◆ **GIVEN TEXT**:

Issue: Can a defendant be held liable for sex discrimination based on a hostile work environment caused by a separate business entity with which the defendant shares a business facility in Iowa?
|Area of Law:||Employee Law|
|Keywords:||Employer's liability; Sexual discrimination and hostile workplace environment; Sharing of a a business facility|
Baker v. Stuart Broadcasting Co., 560 F.2d 389 (8th Cir. 1977) (“the standard to be employed to determine whether consolidation of separate entities is proper are the standards promulgated by the National Labor Relations Board: (1) interrelation of operations, (2) common management, (3) centralized control of labor relations; and (4) common ownership or financial control.”).

◆ **EXERCISE DATA**:
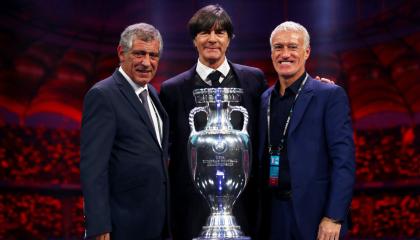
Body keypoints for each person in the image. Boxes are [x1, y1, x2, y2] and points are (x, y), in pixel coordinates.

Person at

◆ **APPLY WHAT YOU READ**:
[1] From the employer-liability passage, extract the span starting at "Issue: Can a" and ending at "facility in Iowa?".
[2] Write what comes next in the employer-liability passage, picking up right after its last sentence.

◆ **ANSWERS PER TASK**:
[1]
Issue: Can a defendant be held liable for sex discrimination based on a hostile work environment caused by a separate business entity with which the defendant shares a business facility in Iowa?

[2]
Sandoval v. American Building Maintenance Indus., Inc., 578 F.3d 787 (8th Cir. 2009) (“When evaluating the degree of interrelation, the EEOC considers sharing services such as check writing, preparation of mutual policy manuals, contract negotiations, completion of business licenses, sharing payroll and insurance programs, sharing services of managers and personnel, sharing office space, equipment, and storage, and operating the entities as a single unit. The degree to which the entities share common management includes whether the same individuals manage or supervise the different entities or whether the entities have common officers and boards of directors. The EEOC also considers the extent to which there is a centralized source of authority for development of personnel policy, maintenance of personal records, human resources, and employment decisions. Finally, the degree of common ownership or financial control asks whether one company owns the majority or all shares of the other and if the entities share common officers or directors.”).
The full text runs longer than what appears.